Write every record below out exactly; no images.

(Supplied material)

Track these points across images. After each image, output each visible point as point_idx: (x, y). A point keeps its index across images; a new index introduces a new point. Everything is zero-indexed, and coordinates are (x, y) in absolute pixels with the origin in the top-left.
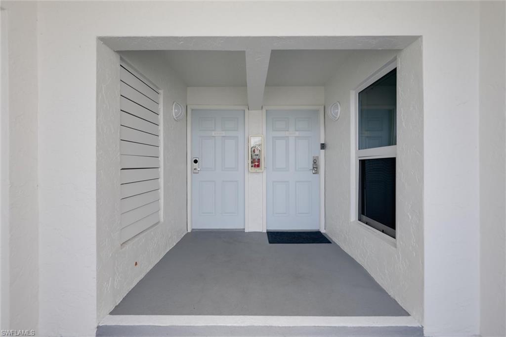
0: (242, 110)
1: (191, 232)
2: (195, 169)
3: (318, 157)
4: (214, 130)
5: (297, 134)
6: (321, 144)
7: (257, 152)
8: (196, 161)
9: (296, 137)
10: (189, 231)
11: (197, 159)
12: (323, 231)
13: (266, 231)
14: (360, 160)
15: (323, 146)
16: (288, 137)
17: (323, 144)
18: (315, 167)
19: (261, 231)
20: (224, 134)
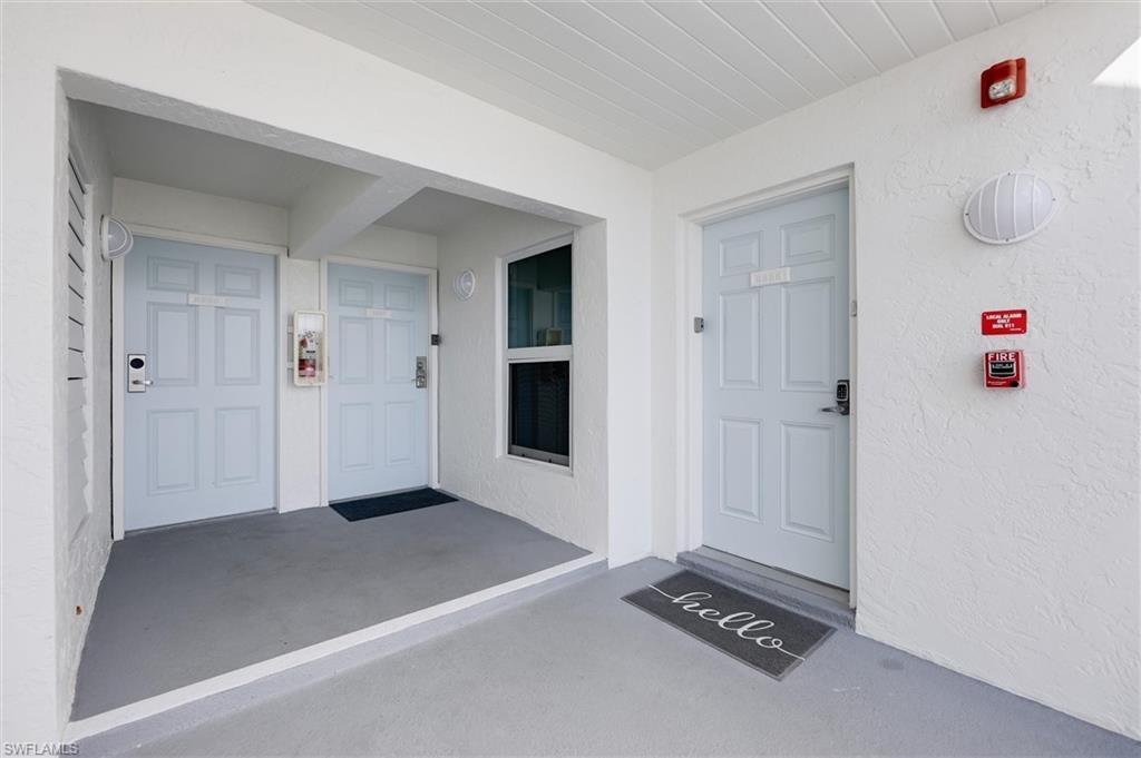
0: (270, 255)
1: (125, 538)
2: (135, 382)
3: (425, 359)
4: (196, 291)
5: (388, 314)
6: (433, 336)
7: (311, 346)
8: (137, 364)
9: (387, 320)
10: (119, 536)
11: (143, 358)
12: (435, 486)
13: (327, 504)
14: (510, 364)
15: (436, 340)
16: (371, 319)
17: (437, 336)
18: (422, 375)
19: (317, 505)
20: (222, 301)
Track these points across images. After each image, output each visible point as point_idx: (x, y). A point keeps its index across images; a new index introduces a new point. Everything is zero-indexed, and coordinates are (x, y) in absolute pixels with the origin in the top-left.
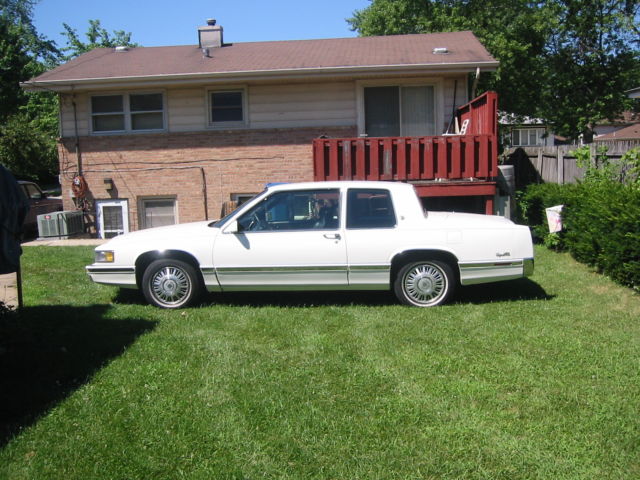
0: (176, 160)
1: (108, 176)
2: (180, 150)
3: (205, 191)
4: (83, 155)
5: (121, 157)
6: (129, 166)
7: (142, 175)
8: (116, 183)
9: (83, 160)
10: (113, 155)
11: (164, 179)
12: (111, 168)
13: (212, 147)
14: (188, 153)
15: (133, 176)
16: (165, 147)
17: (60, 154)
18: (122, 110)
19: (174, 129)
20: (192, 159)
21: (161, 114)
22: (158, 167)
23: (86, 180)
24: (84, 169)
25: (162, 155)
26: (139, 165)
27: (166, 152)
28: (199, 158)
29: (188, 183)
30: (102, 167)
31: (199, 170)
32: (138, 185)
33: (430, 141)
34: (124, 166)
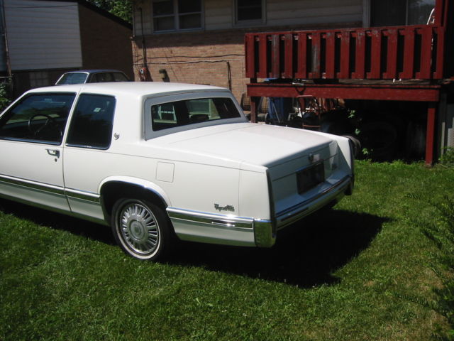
0: (210, 55)
1: (163, 67)
2: (212, 46)
3: (230, 82)
4: (147, 50)
5: (172, 52)
6: (177, 59)
7: (186, 66)
8: (168, 73)
9: (147, 54)
10: (166, 50)
11: (201, 70)
12: (165, 61)
13: (236, 43)
14: (218, 49)
15: (180, 67)
16: (201, 44)
17: (133, 49)
18: (173, 13)
19: (209, 28)
20: (221, 54)
21: (199, 15)
22: (197, 60)
23: (150, 70)
24: (148, 61)
25: (199, 50)
26: (184, 59)
27: (202, 48)
28: (226, 54)
29: (218, 75)
30: (159, 60)
31: (225, 64)
32: (183, 76)
33: (362, 34)
34: (173, 59)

(End Supplied material)

#### Reply to the exercise
Track these points across images. After each image, output each visible point as point_idx: (x, y). A point keeps its index across images; a new index introduces a new point. Everything is zero-indexed, and coordinates are (x, y) in absolute pixels with the origin in the top-left.
0: (242, 110)
1: (191, 232)
2: (195, 169)
3: (318, 157)
4: (214, 130)
5: (297, 134)
6: (321, 144)
7: (257, 152)
8: (196, 161)
9: (296, 137)
10: (189, 231)
11: (197, 159)
12: (323, 231)
13: (266, 231)
14: (360, 160)
15: (323, 146)
16: (288, 137)
17: (323, 144)
18: (315, 167)
19: (261, 231)
20: (224, 134)
0: (270, 255)
1: (125, 538)
2: (135, 382)
3: (425, 359)
4: (196, 291)
5: (388, 314)
6: (433, 336)
7: (311, 346)
8: (137, 364)
9: (387, 320)
10: (119, 536)
11: (143, 358)
12: (435, 486)
13: (327, 504)
14: (510, 364)
15: (436, 340)
16: (371, 319)
17: (437, 336)
18: (422, 375)
19: (317, 505)
20: (222, 301)
Track these points across images. After each image, output each visible point as point_idx: (x, y). A point keeps its index across images; a new index introduces a new point. Everything is zero-indexed, and coordinates are (x, y) in absolute pixels with the origin in the top-left.
0: (176, 160)
1: (108, 176)
2: (180, 150)
3: (205, 191)
4: (83, 155)
5: (121, 157)
6: (129, 166)
7: (142, 175)
8: (116, 183)
9: (83, 160)
10: (113, 155)
11: (164, 179)
12: (111, 168)
13: (212, 147)
14: (188, 153)
15: (133, 176)
16: (165, 147)
17: (60, 154)
18: (122, 110)
19: (174, 129)
20: (192, 159)
21: (161, 114)
22: (158, 167)
23: (86, 180)
24: (84, 169)
25: (162, 155)
26: (139, 165)
27: (166, 152)
28: (199, 158)
29: (188, 183)
30: (102, 167)
31: (199, 170)
32: (138, 185)
33: (430, 141)
34: (124, 166)
0: (210, 55)
1: (163, 67)
2: (212, 46)
3: (230, 82)
4: (147, 50)
5: (172, 52)
6: (177, 59)
7: (186, 66)
8: (168, 73)
9: (147, 54)
10: (166, 50)
11: (201, 70)
12: (165, 61)
13: (236, 43)
14: (218, 49)
15: (180, 67)
16: (201, 44)
17: (133, 49)
18: (173, 13)
19: (209, 28)
20: (221, 54)
21: (199, 15)
22: (197, 60)
23: (150, 70)
24: (148, 61)
25: (199, 50)
26: (184, 59)
27: (202, 48)
28: (226, 54)
29: (218, 75)
30: (159, 60)
31: (225, 64)
32: (183, 76)
33: (362, 34)
34: (173, 59)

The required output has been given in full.